Forms of activism Flexing your power - as a woman and an activist
"I believe that every time a woman tells her own story or tells her truth, it is a radical act. Simply being truthful about your life as a woman is activism." - Erin Matson
by Kathy Magnuson
A woman on the go. A woman who has been around the block and is going places. These are good ways to describe Erin Matson.
Matson grew up in Edina, went to Washington, D.C., for college, and came back and got herself elected at 23 years old as the youngest president of a state chapter of the National Organization for Women (NOW). Four years ago she moved back to the D.C. area to serve as action vice president for national NOW. She recently changed jobs and became an editor-at-large for RH Reality Check, a reproductive and sexual health and justice online publication.
Why has her life been one of volunteer and professional activism?
"It is fun for me. I love helping push along practical change," Matson said. "On a deeper level, in high school I nearly died of anorexia. In the process of getting better I swore to myself that I would do everything I could to try to stop other people from having to go through what I went through. I made a broader connection that this is about society telling women and girls to take up as little space as possible. This is really personal to me.
"I realized fairly early on how easy it is to make change if you are determined and you are willing to be a pain in the ass," Matson said.
"We have incredible power. Believing in our power is a source of so much strength as activists and as human beings."
Matson continued: "Especially for women - and for women in Minnesota - there is a culture of downplaying ourselves and that is simply not true that we don't have power."
She believes that activism can take many forms.
"I believe that every time a woman tells her own story or tells her truth, it is a radical act," she said. "Simply being truthful about your life as a woman is activism."
Matson has advice for those who want to get involved and not give up their lives, whether it is finding more time for family or yourself, getting a promotion at work or saving the world.
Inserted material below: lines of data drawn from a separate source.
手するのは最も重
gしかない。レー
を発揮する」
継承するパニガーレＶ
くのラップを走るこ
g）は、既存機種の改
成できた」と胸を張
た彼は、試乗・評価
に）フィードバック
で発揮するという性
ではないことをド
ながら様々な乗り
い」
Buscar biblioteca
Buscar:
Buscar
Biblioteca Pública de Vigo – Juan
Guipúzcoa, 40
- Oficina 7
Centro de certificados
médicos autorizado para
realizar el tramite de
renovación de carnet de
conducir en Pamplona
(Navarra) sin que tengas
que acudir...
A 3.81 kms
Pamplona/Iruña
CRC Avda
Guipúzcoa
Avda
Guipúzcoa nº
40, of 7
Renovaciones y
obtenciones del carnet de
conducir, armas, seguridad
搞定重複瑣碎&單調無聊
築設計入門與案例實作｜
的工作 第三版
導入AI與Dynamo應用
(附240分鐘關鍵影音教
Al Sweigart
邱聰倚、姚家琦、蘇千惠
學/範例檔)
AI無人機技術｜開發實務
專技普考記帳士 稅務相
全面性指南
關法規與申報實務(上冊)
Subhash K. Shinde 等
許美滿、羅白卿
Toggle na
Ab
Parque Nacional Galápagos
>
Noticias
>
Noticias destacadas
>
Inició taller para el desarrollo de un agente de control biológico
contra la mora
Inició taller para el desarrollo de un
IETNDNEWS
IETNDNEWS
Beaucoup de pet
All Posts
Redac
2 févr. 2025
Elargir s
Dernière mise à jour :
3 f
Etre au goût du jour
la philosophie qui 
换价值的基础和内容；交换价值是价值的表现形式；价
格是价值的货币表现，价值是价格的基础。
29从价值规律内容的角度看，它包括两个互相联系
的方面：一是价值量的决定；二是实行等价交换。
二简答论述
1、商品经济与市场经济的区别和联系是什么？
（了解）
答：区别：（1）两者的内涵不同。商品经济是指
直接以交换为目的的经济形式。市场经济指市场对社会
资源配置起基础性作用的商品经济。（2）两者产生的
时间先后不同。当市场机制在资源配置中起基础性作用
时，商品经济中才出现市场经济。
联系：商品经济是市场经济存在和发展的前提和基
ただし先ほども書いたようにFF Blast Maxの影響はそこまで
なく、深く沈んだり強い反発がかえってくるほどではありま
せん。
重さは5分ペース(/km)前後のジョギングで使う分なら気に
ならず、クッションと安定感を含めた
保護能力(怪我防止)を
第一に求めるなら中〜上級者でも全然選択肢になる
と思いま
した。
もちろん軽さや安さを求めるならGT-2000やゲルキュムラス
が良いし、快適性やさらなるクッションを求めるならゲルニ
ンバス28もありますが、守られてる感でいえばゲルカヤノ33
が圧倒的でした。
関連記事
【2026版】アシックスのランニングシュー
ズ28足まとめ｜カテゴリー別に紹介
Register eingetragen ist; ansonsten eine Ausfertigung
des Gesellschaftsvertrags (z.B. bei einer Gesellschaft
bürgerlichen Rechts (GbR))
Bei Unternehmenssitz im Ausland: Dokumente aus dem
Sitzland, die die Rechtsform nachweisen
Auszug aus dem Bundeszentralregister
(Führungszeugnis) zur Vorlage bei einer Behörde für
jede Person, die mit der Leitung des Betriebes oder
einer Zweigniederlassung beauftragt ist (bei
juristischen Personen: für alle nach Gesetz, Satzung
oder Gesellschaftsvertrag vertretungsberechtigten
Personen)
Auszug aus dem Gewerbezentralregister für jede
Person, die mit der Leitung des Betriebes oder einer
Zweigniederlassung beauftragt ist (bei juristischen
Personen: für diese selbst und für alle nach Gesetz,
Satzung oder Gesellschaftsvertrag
Her suggestions: Repeat out loud: Taking care of myself and my needs is my first priority. "Martyring yourself for any cause, even a good one, is gross. You are not in control and you are unable to help advance any cause if you run yourself into the ground."
Say the magic word when you need to: No. And don't feel bad about saying it. "Just because someone asks you to do something cool doesn't mean you have to say yes. For that matter, just because you said yes once doesn't mean you have to say yes again."
Seek out volunteer opportunities that are defined-time events. "For example, if you care about abortion rights and feel like you don't have time to serve on a board or tend a website, seek out opportunities that are defined calendar events, such as volunteering for a regular phone shift with your local abortion fund or [doing] clinic escorting two Saturdays a month."
For ongoing leadership posts, come up with your three priority questions. "I actually got out a marker and put a sheet of paper on the wall where I would see it whenever my phone rang:
1. Does this raise money?
2. Does this get new members?
3. Does this raise the status of women and girls in Minnesota?
If I couldn't answer one of those three questions affirmatively, I wouldn't give it more than five minutes. Only you can define your own questions, but they're a great way to separate the essential work you signed up for from someone else's urgent."